While low-end cameras are exempt from duty, 10% Customs duty is levied on high-end digital cameras. A low-end camera is defined as a digital still image or video camera that is not capable of recording video with minimum resolution of 800×600 pixels at minimum 23 frames per second for at least 30 minutes in a single sequence using the maximum storage (including expanded) capacity.
If any one of the conditions is not satisfied, the camera will not be exempt from duty. At the heart of the dispute is the third condition, as per which, to avail the exemption there are two qualifiers to the recording time “in a single sequence” and “using the maximum storage.” This implies that to avail the exemption, the camera should utilize its full storage including the expanded capacity for a single clip length of not more than 30 minutes.
According to the DRI official, who did not wish to be named, importers declared that digital cameras imported by them cannot record more than 30 minutes in a single sequence. However, the importers had artificially restricted clip length to just below 30 minutes by in-built firmware loaded on the cameras. The fact that clip length is being artificially restricted through a software to less than 30 minutes and clips of less than 30 minutes can be recorded till the available storage capacity is exhausted was suppressed in the bill of entry at the time of import, the official said.
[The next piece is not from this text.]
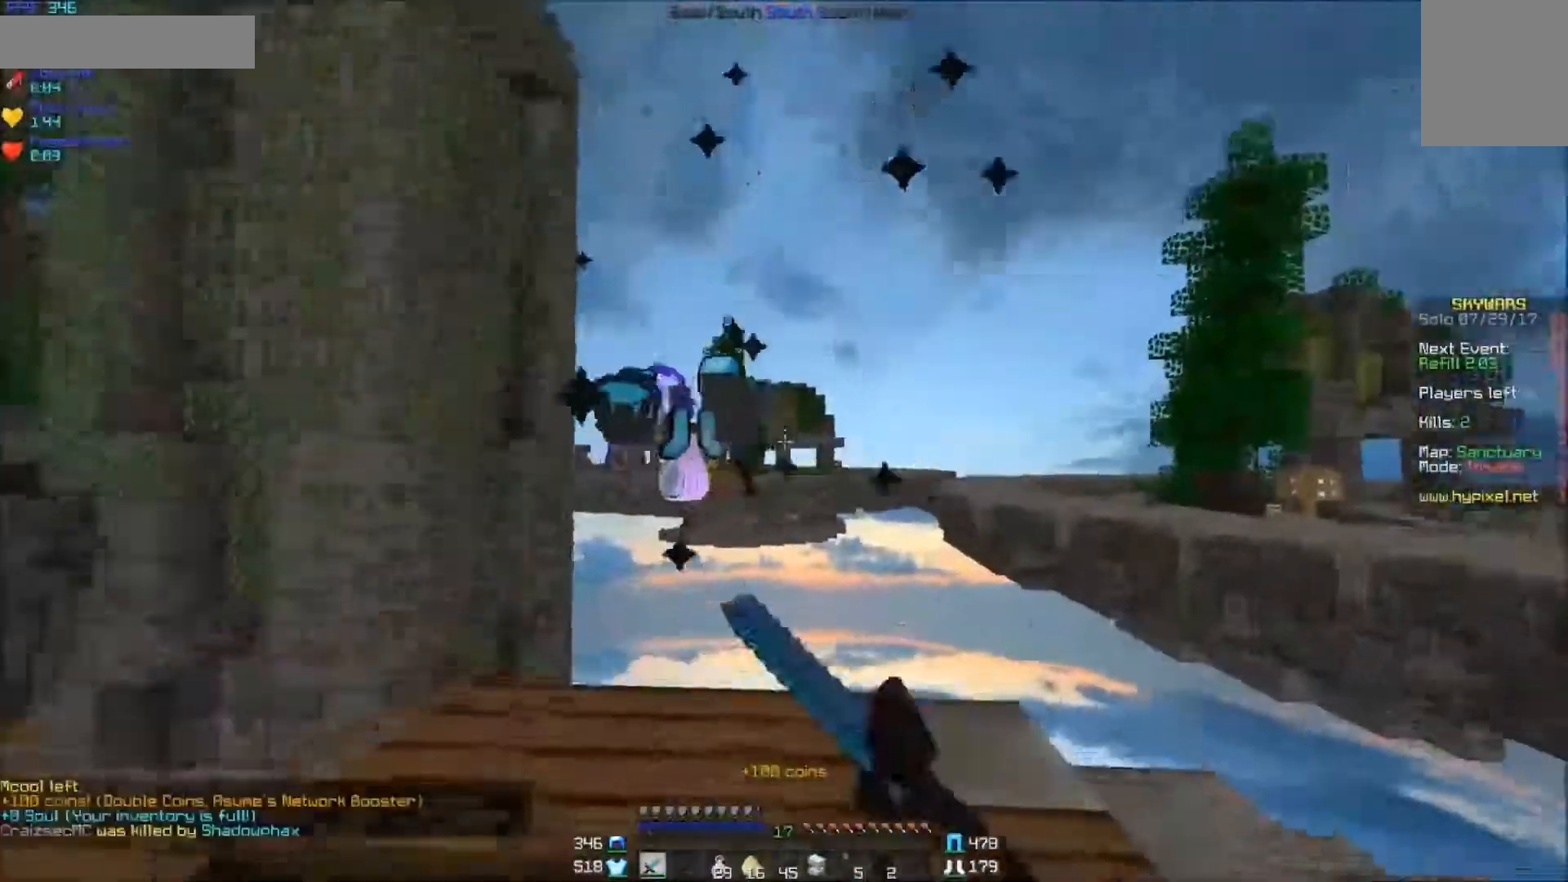
{"keys": [], "mouse": [], "events": [[50, "mouse_left", "up"], [83, "s", "down"], [150, "mouse_left", "down"], [200, "a", "up"], [200, "mouse_left", "up"], [250, "s", "up"]]}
The three camera makers that together control 85% of the Indian market have, however, contested the allegations of tax evasion. Sony and Nikon have reached out to the authorities concerned, with the latter even open to taking a legal recourse. The companies had attempted to secure a stay against the notices, but the court favoured adjudication as per regular process.
Nikon India managing director Hiroshi Takashina said India is the only ITA member that imposes tariffs on imports of digital cameras, a claim authorities refute.”We strongly request to remove the import duty, which custom authorities have put from February 2014 onwards, to be rolled back to zero as earlier. Such a sudden change of putting 10% basic duty on import of digital camera is discouraging,” he said. Takashina refuted DRI’s charges and slammed its intent to recover duty retrospectively, from March 2012 onwards.
A Sony India spokesman said the exemption notification issued by customs is pursuant to the mandate of the Information Technology Agreement (ITA), to which India is a signatory. The ITA provides for participant countries to completely eliminate duties on IT products. “Sony has correctly has correctly availed the duty exemptions under the relevant notification. As we have already filed our response before the adjudicating authority and hearing is awaited, we are unable to discuss or comment on the matter, which is subjudice,” he said.
“We tried our best to approach the appropriate authorities and put our point forward with explanation; if this situation continues, we are very much ready to appeal this matter to the court until we get justice,” he said.